Each line below must be reproduced exactly, though the pictures are to be dropped.
====== Source data ======
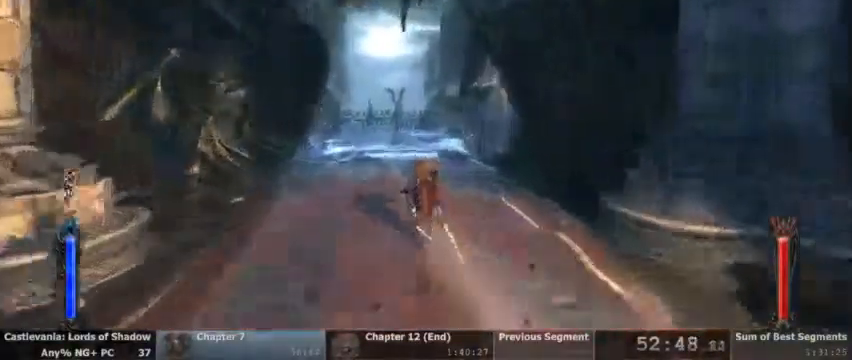
{"dt_ms": 500, "buttons": ["CROSS"]}
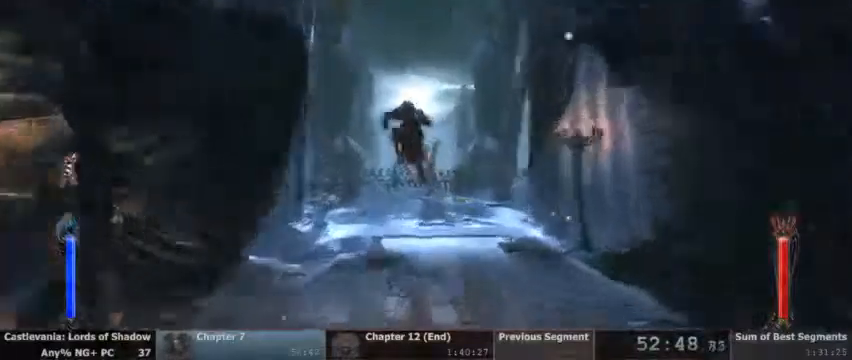
{"dt_ms": 500, "buttons": [], "events": [[167, "CROSS", "up"]]}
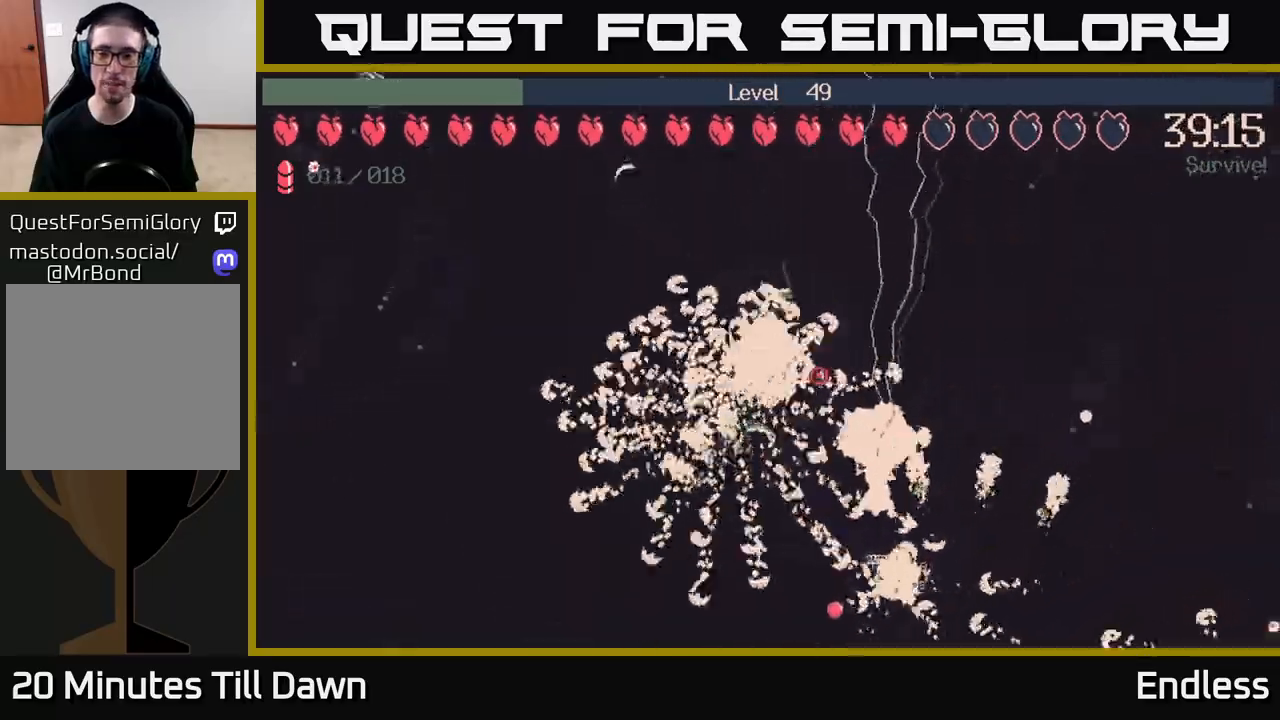
Gameplay with a controller (Xbox layout); each line is a JSON object with the inputs held at the frame after it. "events" lists button and stick changes between this image and that frame as [ms after this image, input, new state], when the widget could be followed in between.
{"buttons": [], "left_stick": "right", "right_stick": "down-right", "events": [[83, "right_stick", "down-right"], [183, "left_stick", "right"]]}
======
§ Your response:
{"dt_ms": 500, "buttons": ["CROSS"]}
{"dt_ms": 500, "buttons": [], "events": [[167, "CROSS", "up"]]}
Gameplay with a controller (Xbox layout); each line is a JSON object with the inputs held at the frame after it. "events" lists button and stick changes between this image and that frame as [ms after this image, input, new state], when the widget could be followed in between.
{"buttons": [], "left_stick": "right", "right_stick": "down-right", "events": [[83, "right_stick", "down-right"], [183, "left_stick", "right"]]}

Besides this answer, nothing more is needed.